We’ve tested several and managed to skim the best Thunderbolt 3 and 4 and USB-C hubs and docks available to owners of the latest MacBook, MacBook Air, and MacBook Pro.

Thunderbolt 3, 4 or USB-C

The connectors all look the same, but there are significant differences, especially in speed. USB-C reaches a maximum throughput of 10 Gbps, compared to 40 Gbps for Thunderbolt 3 and 4. This additional bandwidth not only allows for faster data transfer, but also higher frame rates for external displays, as well as other benefits.

In Apple’s current laptop lineup, the 13-inch MacBook Air M1 and MacBook Pro M1 feature two Thunderbolt 3 (TB3) ports, while the 14-inch and 16-inch MacBook Pro M1 and M1 Max are equipped with three Thunderbolt 4 (TB4) ports.

Apple’s older 12-inch MacBook has a 5Gbps USB-C Gen 1 port, while MacBook Air (2018 and later) and MacBook Pro (from 2016) processors Intel are equipped with two or four 40 Gbps Thunderbolt 3 ports.

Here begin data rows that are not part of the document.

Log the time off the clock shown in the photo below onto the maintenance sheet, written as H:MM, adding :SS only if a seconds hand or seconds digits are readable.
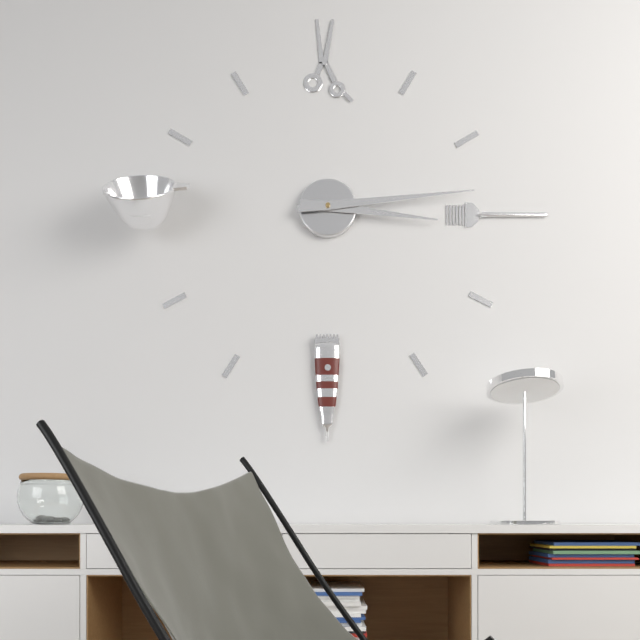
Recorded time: 3:14
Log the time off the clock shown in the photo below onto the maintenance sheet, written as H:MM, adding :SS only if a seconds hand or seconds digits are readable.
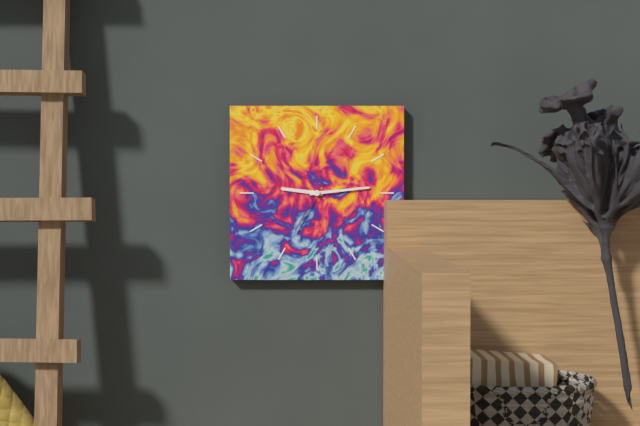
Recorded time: 9:14:35
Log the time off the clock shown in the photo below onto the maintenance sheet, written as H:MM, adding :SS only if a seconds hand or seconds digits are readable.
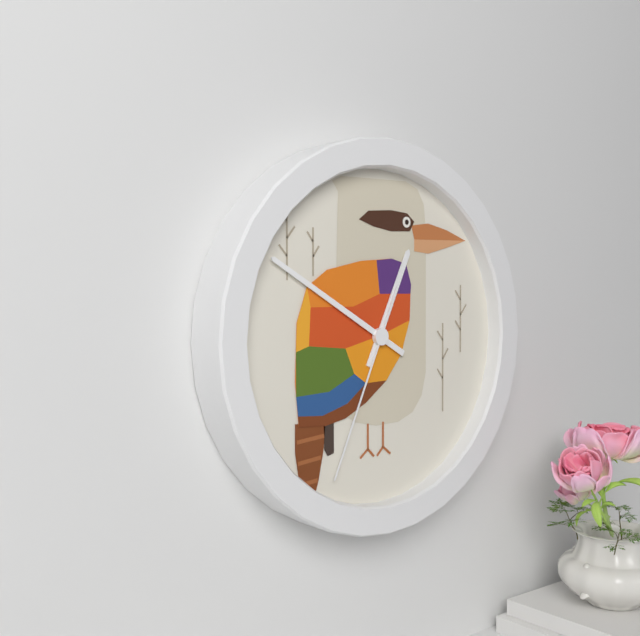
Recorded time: 12:50:34
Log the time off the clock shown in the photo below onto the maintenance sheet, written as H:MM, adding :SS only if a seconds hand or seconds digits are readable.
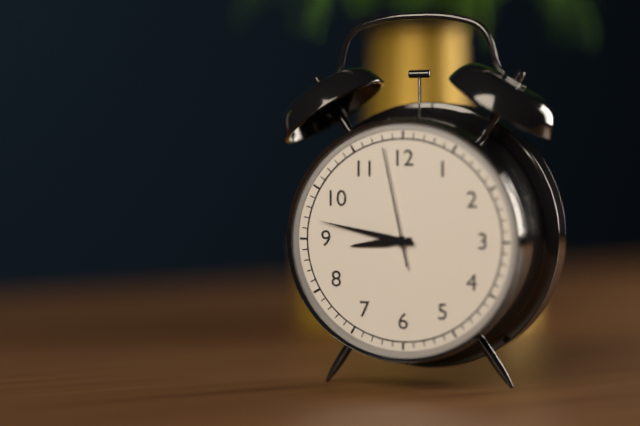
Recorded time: 8:47:58
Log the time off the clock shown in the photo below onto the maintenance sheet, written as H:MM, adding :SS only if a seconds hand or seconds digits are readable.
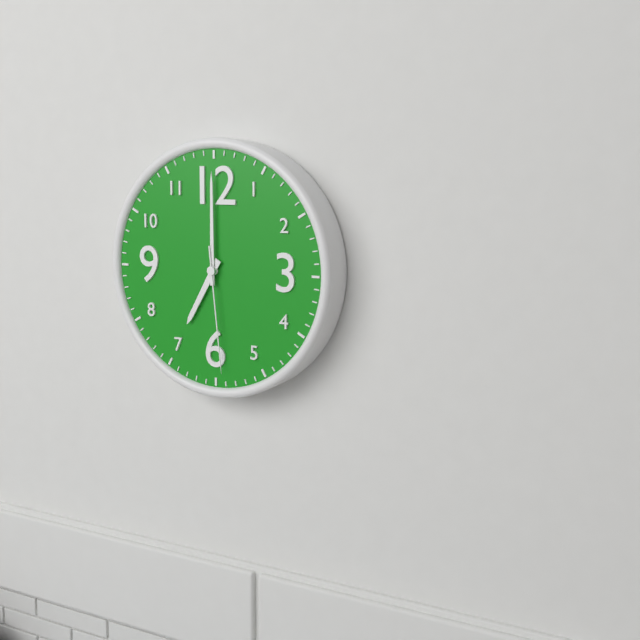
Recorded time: 7:00:29
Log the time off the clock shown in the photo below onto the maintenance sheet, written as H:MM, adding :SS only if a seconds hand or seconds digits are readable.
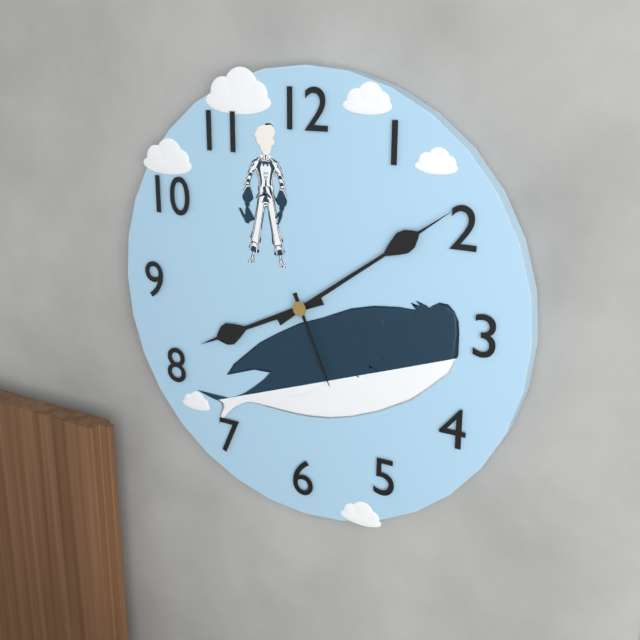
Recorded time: 8:09:26
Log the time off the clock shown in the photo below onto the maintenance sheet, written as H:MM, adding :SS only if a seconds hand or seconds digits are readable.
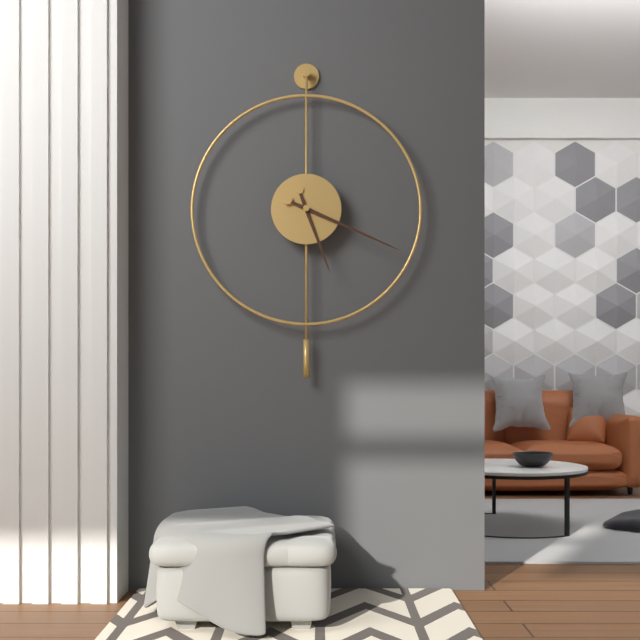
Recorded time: 5:19
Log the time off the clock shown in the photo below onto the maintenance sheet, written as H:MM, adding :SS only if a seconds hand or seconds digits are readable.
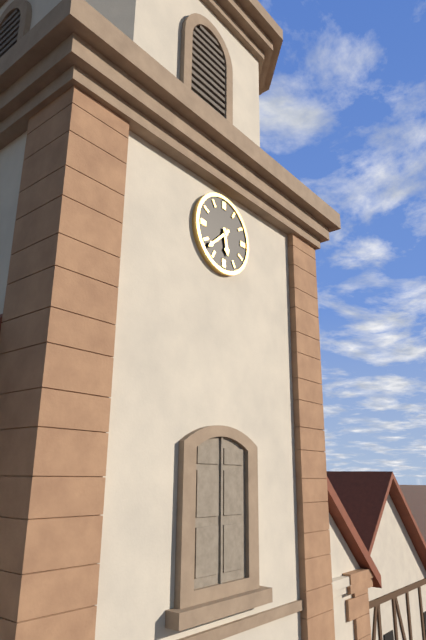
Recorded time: 5:38
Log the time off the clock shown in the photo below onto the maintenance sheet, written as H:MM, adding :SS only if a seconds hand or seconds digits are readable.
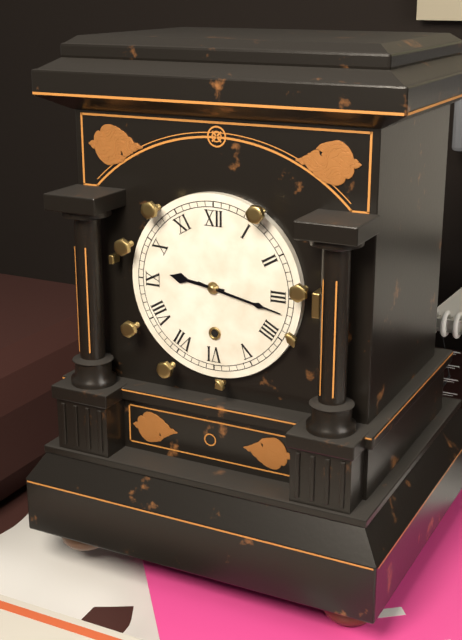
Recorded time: 9:17
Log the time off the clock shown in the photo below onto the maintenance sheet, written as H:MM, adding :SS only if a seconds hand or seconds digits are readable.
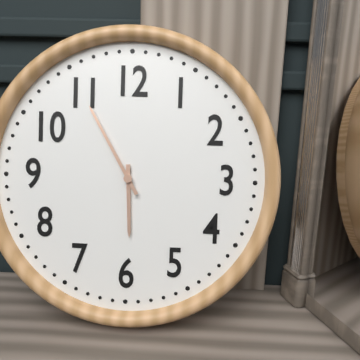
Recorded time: 5:55
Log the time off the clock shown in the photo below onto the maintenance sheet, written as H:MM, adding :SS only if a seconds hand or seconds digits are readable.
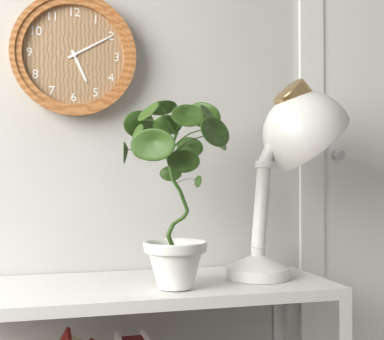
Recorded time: 5:10
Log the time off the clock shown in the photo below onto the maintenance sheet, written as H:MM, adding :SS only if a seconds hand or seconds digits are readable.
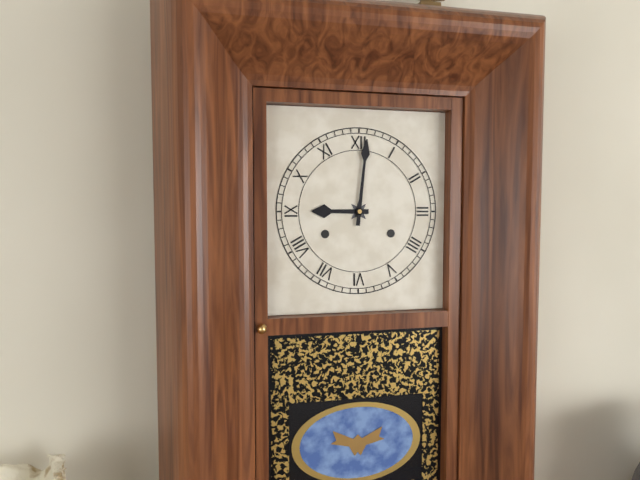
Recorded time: 9:01
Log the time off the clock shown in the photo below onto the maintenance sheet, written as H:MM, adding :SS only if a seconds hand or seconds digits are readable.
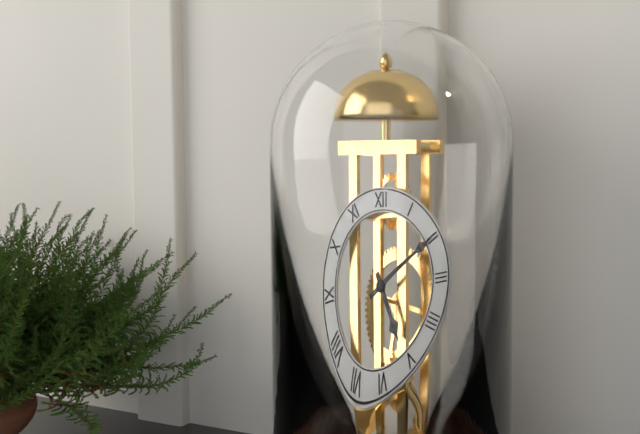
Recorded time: 5:10
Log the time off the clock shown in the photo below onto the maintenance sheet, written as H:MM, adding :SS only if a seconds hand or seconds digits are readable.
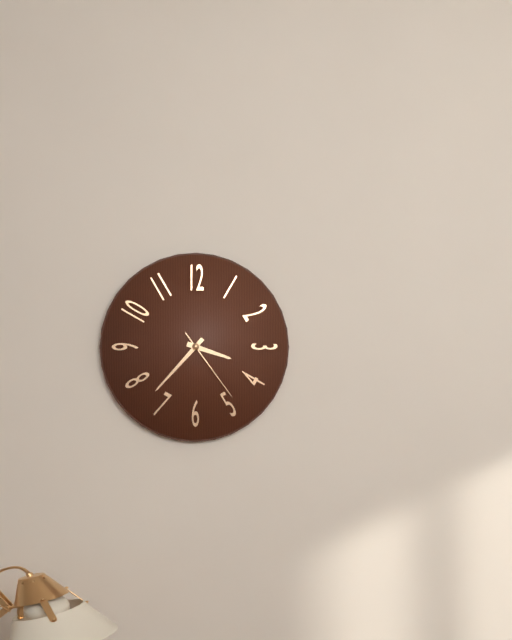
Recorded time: 3:37:24
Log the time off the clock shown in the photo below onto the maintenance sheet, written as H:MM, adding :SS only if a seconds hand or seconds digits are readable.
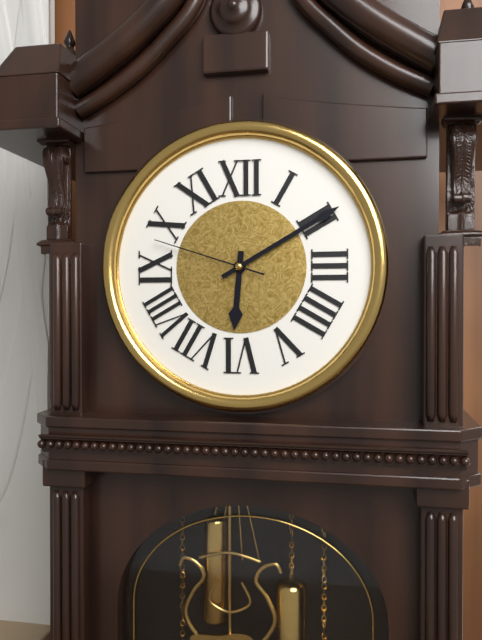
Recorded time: 6:10:48
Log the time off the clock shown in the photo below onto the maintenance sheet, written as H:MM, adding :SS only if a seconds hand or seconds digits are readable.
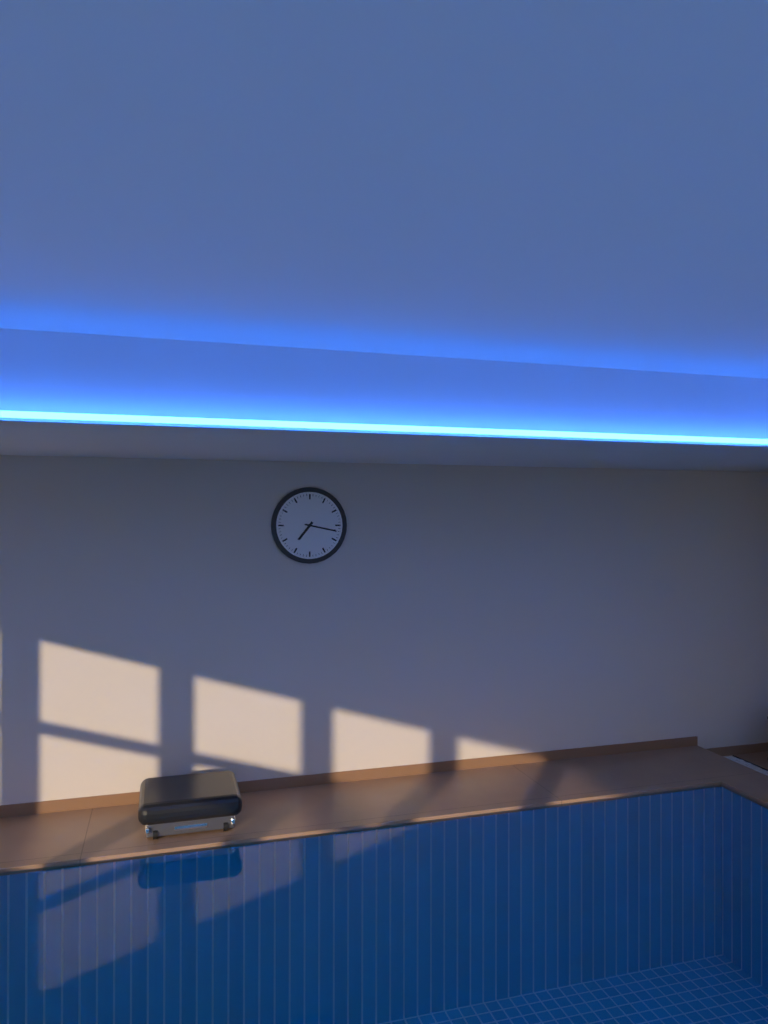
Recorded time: 7:17
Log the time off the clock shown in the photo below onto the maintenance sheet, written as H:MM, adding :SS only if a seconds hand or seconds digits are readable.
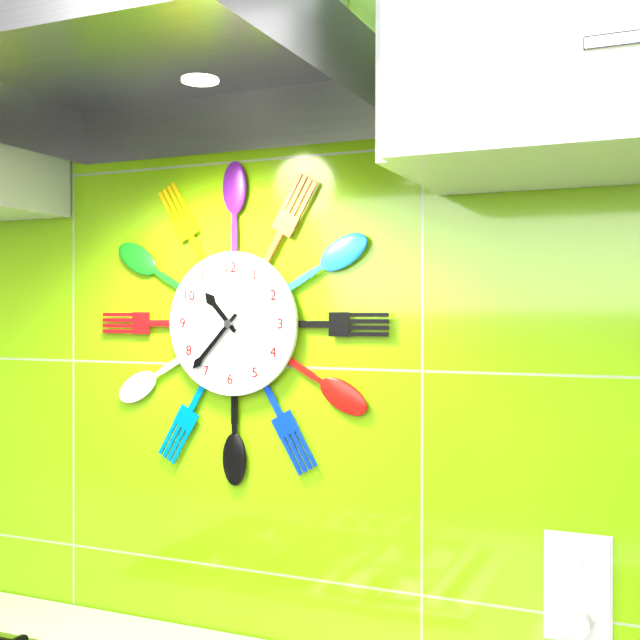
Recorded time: 10:37
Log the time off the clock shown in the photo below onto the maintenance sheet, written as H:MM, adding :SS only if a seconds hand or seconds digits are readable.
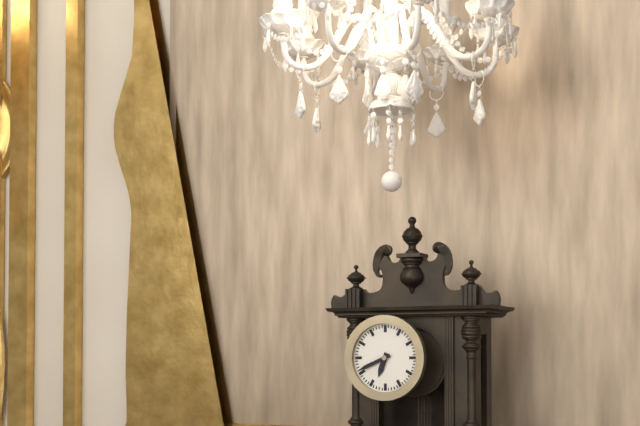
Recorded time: 6:41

If your MacBook has a TB4 port, then you really should go with a TB4 dock to get more ports than the 14/16 inch ones have.

A Thunderbolt 4 docking station is a wise move, even for TB3 Mac owners, as the standard is backwards compatible with TB3 and USB-C. That said, there are still great TB3 docking stations out there, and most Apple users won’t see a big difference between TB3 and TB4.

The Thunderbolt 4 standard primarily aimed at upgrading Windows laptops, although there are technical benefits for MacBook Pro users, such as tethered daisy chaining and faster PCI hard drive connections.

We’ve included a few cheaper USB-C docking stations that require less bandwidth, they may suit your needs and lower your costs.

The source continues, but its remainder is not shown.